**YOUR ASSIGNMENT:**
Below are records; report how many of their lines contain the word "layerCount", giving only the number.

--- --- ---

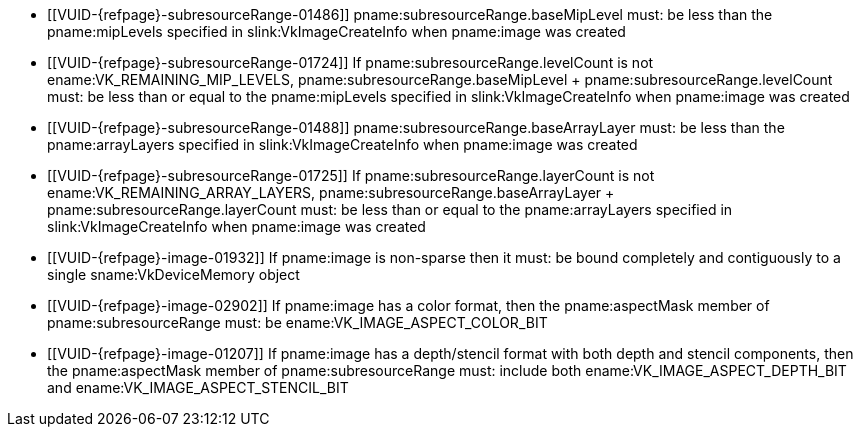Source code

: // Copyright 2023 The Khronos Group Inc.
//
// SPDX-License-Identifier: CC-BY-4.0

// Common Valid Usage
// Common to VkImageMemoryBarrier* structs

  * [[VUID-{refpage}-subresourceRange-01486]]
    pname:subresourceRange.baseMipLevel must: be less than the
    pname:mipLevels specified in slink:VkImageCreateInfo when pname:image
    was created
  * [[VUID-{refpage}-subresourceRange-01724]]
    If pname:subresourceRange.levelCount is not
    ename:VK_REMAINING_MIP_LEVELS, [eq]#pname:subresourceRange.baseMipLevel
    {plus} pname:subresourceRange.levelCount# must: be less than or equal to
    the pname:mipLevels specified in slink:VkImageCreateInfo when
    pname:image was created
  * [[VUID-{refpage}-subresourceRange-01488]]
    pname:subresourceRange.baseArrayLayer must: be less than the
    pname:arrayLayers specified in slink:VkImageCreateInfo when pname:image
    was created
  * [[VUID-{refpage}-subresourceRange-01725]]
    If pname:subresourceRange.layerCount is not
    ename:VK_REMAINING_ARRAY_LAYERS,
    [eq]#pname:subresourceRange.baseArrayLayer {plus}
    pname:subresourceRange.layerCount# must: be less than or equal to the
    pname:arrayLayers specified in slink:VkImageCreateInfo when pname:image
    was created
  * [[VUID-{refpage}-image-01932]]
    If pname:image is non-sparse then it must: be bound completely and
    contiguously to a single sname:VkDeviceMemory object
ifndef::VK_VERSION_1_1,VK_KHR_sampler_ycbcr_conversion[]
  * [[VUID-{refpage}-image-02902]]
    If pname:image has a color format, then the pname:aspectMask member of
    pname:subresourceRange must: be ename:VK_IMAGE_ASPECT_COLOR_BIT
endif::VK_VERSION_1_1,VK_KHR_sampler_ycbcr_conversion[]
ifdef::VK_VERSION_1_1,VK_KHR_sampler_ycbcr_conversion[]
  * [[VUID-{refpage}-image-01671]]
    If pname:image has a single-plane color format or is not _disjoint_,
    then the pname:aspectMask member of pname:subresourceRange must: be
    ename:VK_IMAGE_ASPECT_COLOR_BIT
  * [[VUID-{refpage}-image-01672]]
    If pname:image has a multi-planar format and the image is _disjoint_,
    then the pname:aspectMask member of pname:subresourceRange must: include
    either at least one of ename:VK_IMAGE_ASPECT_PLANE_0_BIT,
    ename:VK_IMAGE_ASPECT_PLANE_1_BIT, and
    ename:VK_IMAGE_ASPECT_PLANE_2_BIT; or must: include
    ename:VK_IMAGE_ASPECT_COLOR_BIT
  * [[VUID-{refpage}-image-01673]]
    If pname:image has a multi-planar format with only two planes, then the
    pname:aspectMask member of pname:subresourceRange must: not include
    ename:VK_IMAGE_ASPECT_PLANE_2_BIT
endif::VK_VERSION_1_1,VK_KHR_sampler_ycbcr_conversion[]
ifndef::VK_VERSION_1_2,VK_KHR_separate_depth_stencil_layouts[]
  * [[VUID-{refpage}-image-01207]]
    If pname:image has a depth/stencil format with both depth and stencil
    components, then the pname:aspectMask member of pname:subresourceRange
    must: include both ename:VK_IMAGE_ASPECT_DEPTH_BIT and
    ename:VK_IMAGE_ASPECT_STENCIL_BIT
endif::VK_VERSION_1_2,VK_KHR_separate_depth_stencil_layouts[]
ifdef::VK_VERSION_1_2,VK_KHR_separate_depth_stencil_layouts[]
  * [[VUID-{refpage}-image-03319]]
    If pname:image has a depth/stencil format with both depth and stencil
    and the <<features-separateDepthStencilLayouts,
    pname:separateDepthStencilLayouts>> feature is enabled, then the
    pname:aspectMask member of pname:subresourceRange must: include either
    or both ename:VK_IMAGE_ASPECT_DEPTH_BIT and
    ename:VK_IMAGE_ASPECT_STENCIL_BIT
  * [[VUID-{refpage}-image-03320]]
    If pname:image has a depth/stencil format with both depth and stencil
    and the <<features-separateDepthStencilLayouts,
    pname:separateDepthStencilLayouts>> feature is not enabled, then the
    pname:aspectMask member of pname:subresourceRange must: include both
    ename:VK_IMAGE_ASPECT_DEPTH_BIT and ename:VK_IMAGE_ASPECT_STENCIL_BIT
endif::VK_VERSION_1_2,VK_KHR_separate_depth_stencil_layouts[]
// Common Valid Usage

--- --- ---

**ANSWER TO THE PROBLEM:**
2